Rekap Hasil Pemilu 1999, 2004, 2009, 2014 File Pribadi
Hary Tanoesedibjo (HT), Ketua Umum Partai Perindo (Persatuan Indonesia), sejak Pilpres 2014 telah berupaya menjadi figur nasional. Dan sejauh ini, belum sukses.
Dalam posisinya sebagai figur yang sedang mencoba menjadi politisi yang genuine, HT tampaknya belum memahami peta politik nasional Indonesia. Sepak terjang politiknya belum dikelola berdasarkan pakem politik nasional. Dan menurut saya, ini kesalahan para konsultan dan pembisiknya.
Tidak aneh, menjelang Pilpres 2014, kongsinya dengan Nasdem, bubar sebelum dimulai. Ketika akhirnya banting setir dan berkolaborasi dengan Hanura, HT harus gigit jari ketika ditinggal di tengah jalan.
Pada artikel ini, saya ingin menyoroti sosialisasi yang dilakukan oleh HT ke beberapa ponpes, yang difasilitasi oleh beberapa kiai terkemuka.
Berhasilkah? Dengan segala hormat, figur seperti HT yang menawarkan diri pada komunitas agama, sangat berisiko. Terbukti, pada 03 September 2013, dalam acara dialog antara HT dan sejumlah ustadz di Gedung MNC, Jakarta, ustadz Misbahul Anam yang hadir mengagetkan semua ruangan dengan pernyataannya, “Saya tegaskan Hary Tanoe adalah seorang kafir”. Pertemuan yang diharapkan berandil untuk mengungkit popularitas HT justru menjadi bumerang.
Selanjutnya, pada 11 Maret 2014, ketika mempromosikan diri untuk pentas Pilpres 2014, HT sempat menghadiri tahlilan di masjid Syaichona Cholil Martajesah di Bangkalan Madura, yang dihadiri juru kunci pesarean Syaikhona Cholil, yakni RKH Fuad Amin dan juga Bupati Bangkalan RK Muh Makmun Ibnu Fuad (maduracorner.com – 11 Maret 2014). Dan hasilnya, ibarat buih.
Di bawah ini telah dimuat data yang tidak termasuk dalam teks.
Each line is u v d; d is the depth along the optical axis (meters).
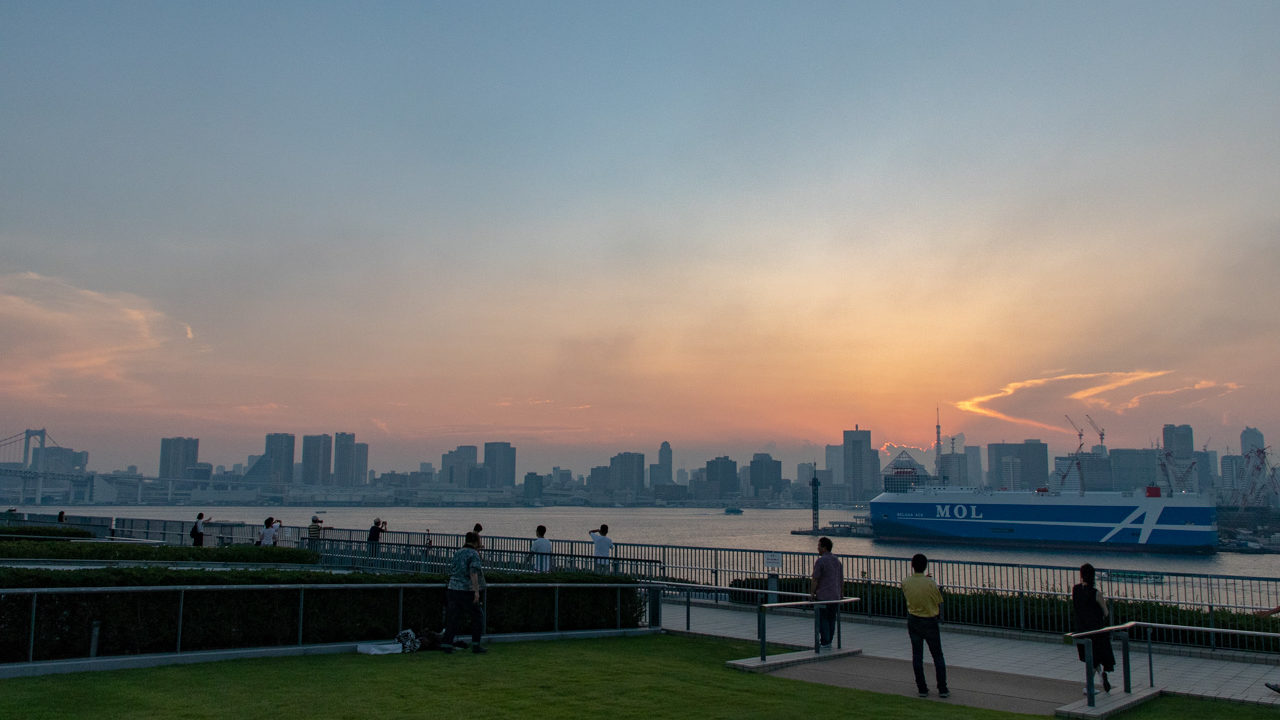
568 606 18.16
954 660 16.48
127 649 12.96
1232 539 186.12
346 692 11.41
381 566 32.50
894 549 132.62
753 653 16.16
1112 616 19.55
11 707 9.90
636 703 11.34
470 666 13.70
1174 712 12.14
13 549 22.81
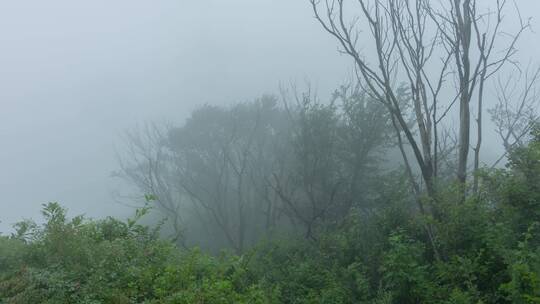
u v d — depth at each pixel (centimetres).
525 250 636
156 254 661
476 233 806
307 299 1023
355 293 998
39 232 631
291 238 1736
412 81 1063
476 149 1064
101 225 723
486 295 704
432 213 929
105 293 522
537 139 915
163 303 536
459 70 1059
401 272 811
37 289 509
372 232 1227
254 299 676
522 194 784
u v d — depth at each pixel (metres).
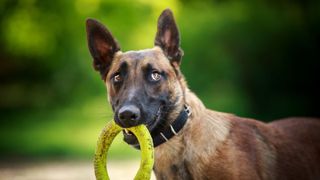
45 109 30.66
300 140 7.02
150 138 6.10
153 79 6.28
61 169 14.27
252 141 6.53
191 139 6.29
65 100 29.66
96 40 6.76
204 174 6.22
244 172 6.24
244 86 26.09
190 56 26.50
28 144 20.36
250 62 25.70
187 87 6.56
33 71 29.53
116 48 6.69
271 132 6.83
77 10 19.33
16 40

Tapi HT tampaknya belum belajar juga. Pada 2016, ketika HT kembali menyambangi sejumlah ponpes, sebagian aktivis Islam rame-rame menyerang dan mendiskusikan secara sinis sebuah foto yang diupload oleh Liliana Tanoe Soedibjo, istri HT sendiri, di akun Instagramnya (Senin, 04-04-2016), yang menampilkan HT bersama mantan Presiden Israel Simon Peres. Catatan: akun Instangram tersebut sudah tidak aktif lagi ketika diakses pada 27 April 2016.
Silahkan bertahlilan di masjid, sowan kepada kiai terkemuka, menyambangi ponpes, bersilaturahim dengan jamaah majelis zikir dan ormas Islam. Tapi salah satu satu premis utama Pemilu di Indonesia, bahwa pemilih nasional yang memilih partai berbasis Islam tidak pernah lebih dari sekitar 35 persen. Dan angka sekitar 35 persen itupun masih terkotak-kotak lagi berdasarkan pilihan mazhab fikhinya. Anda bisa percaya atau tidak. Tapi kesimpulan ini mengacu pada hasil empat kali Pemilu Legislatif 1999, 2004, 2009, dan 2014 (lihat tabel).
Artinya, lebih dari 65 persen pemilih di Indonesia adalah pemilih nasionalis, baik liberal dan sosialis ataupun yang dikategorikan pemilih tak ideologis. Tentu ada juga pemilih berdasarkan besaran amplop serangan fajarnya.